**About this exercise**
Return the data word for word. Pictures are to be omitted.

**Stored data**
_ _ _ _ _ _ _
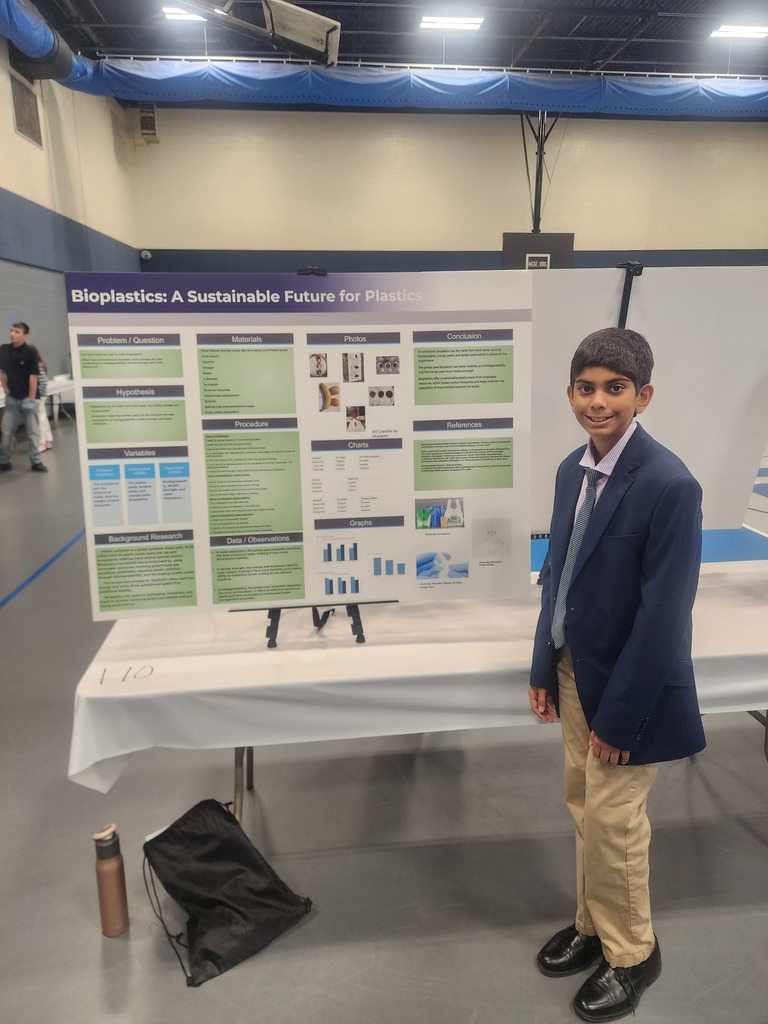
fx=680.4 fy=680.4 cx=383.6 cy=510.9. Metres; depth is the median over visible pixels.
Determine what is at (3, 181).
left wall
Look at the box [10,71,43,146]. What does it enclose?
wall vent
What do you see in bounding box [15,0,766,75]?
ceiling
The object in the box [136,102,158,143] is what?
wall vent
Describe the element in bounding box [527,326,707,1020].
boy
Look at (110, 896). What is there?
water bottle
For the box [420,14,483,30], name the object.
ceiling light
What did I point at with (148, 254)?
security camera
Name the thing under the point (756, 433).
display board
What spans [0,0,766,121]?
blue tarp
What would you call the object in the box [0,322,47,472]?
man
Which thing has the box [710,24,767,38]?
ceiling light
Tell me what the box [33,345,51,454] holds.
person
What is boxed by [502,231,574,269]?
basketball backboard
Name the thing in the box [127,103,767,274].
back wall
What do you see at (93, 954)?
floor
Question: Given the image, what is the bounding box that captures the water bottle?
[92,822,129,937]
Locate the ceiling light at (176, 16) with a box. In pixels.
[162,6,206,21]
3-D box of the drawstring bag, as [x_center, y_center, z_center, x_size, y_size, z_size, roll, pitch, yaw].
[-0.463,1.006,1.914,0.367,0.295,0.435,-14,20,-42]
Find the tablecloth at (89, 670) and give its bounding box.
[65,559,767,800]
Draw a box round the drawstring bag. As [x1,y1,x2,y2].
[141,797,312,987]
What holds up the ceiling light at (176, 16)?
attached to the ceiling
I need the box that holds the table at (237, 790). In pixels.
[81,555,767,822]
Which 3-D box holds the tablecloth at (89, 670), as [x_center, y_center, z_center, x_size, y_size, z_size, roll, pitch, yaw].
[0.438,0.612,2.290,2.703,0.620,1.033,-2,15,-5]
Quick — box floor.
[0,409,767,1023]
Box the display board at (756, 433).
[528,266,767,539]
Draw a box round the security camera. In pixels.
[139,249,151,260]
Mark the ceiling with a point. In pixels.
(361, 52)
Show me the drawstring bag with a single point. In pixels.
(203, 840)
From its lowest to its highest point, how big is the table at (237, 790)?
0.706 m
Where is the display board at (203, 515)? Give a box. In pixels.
[65,272,533,621]
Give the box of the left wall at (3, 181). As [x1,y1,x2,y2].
[0,40,139,392]
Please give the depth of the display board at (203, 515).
1.82 m

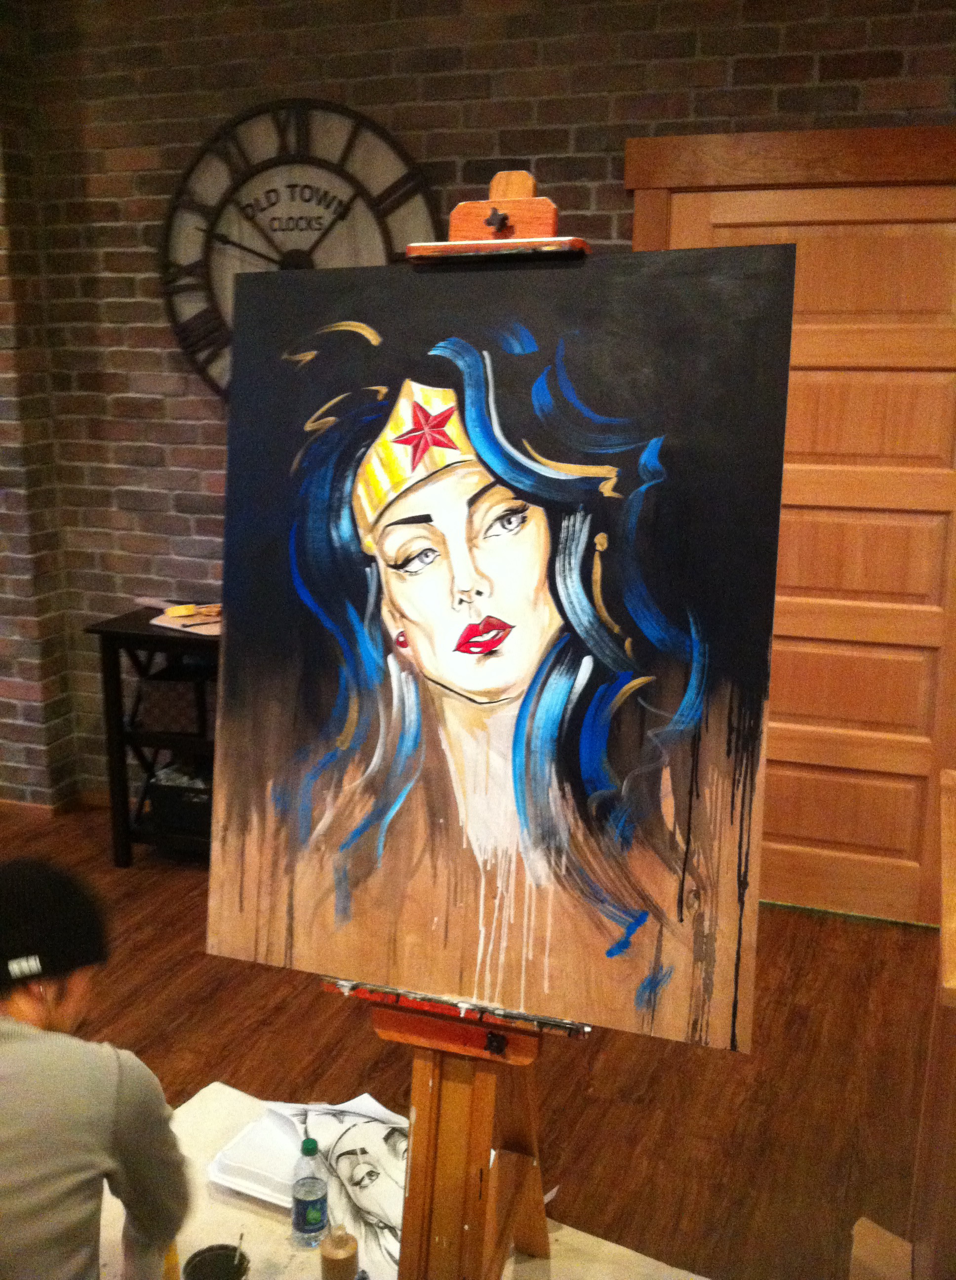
_ _ _ _ _ _ _
**Reply to the exercise**
fx=680.4 fy=680.4 cx=383.6 cy=510.9. Metres; depth is the median over visible pixels.
Determine what is at (3, 181).
left wall
Look at the box [10,71,43,146]. What does it enclose?
wall vent
What do you see in bounding box [15,0,766,75]?
ceiling
The object in the box [136,102,158,143] is what?
wall vent
Describe the element in bounding box [527,326,707,1020].
boy
Look at (110, 896). What is there?
water bottle
For the box [420,14,483,30], name the object.
ceiling light
What did I point at with (148, 254)?
security camera
Name the thing under the point (756, 433).
display board
What spans [0,0,766,121]?
blue tarp
What would you call the object in the box [0,322,47,472]?
man
Which thing has the box [710,24,767,38]?
ceiling light
Tell me what the box [33,345,51,454] holds.
person
What is boxed by [502,231,574,269]?
basketball backboard
Name the thing in the box [127,103,767,274].
back wall
What do you see at (93, 954)?
floor
Question: Given the image, what is the bounding box that captures the water bottle?
[92,822,129,937]
Locate the ceiling light at (176, 16) with a box. In pixels.
[162,6,206,21]
3-D box of the drawstring bag, as [x_center, y_center, z_center, x_size, y_size, z_size, roll, pitch, yaw].
[-0.463,1.006,1.914,0.367,0.295,0.435,-14,20,-42]
Find the tablecloth at (89, 670) and give its bounding box.
[65,559,767,800]
Draw a box round the drawstring bag. As [x1,y1,x2,y2].
[141,797,312,987]
What holds up the ceiling light at (176, 16)?
attached to the ceiling
I need the box that holds the table at (237, 790). In pixels.
[81,555,767,822]
Which 3-D box holds the tablecloth at (89, 670), as [x_center, y_center, z_center, x_size, y_size, z_size, roll, pitch, yaw].
[0.438,0.612,2.290,2.703,0.620,1.033,-2,15,-5]
Quick — box floor.
[0,409,767,1023]
Box the display board at (756, 433).
[528,266,767,539]
Draw a box round the security camera. In pixels.
[139,249,151,260]
Mark the ceiling with a point. In pixels.
(361, 52)
Show me the drawstring bag with a single point. In pixels.
(203, 840)
From its lowest to its highest point, how big is the table at (237, 790)?
0.706 m
Where is the display board at (203, 515)? Give a box. In pixels.
[65,272,533,621]
Give the box of the left wall at (3, 181). As [x1,y1,x2,y2].
[0,40,139,392]
Please give the depth of the display board at (203, 515).
1.82 m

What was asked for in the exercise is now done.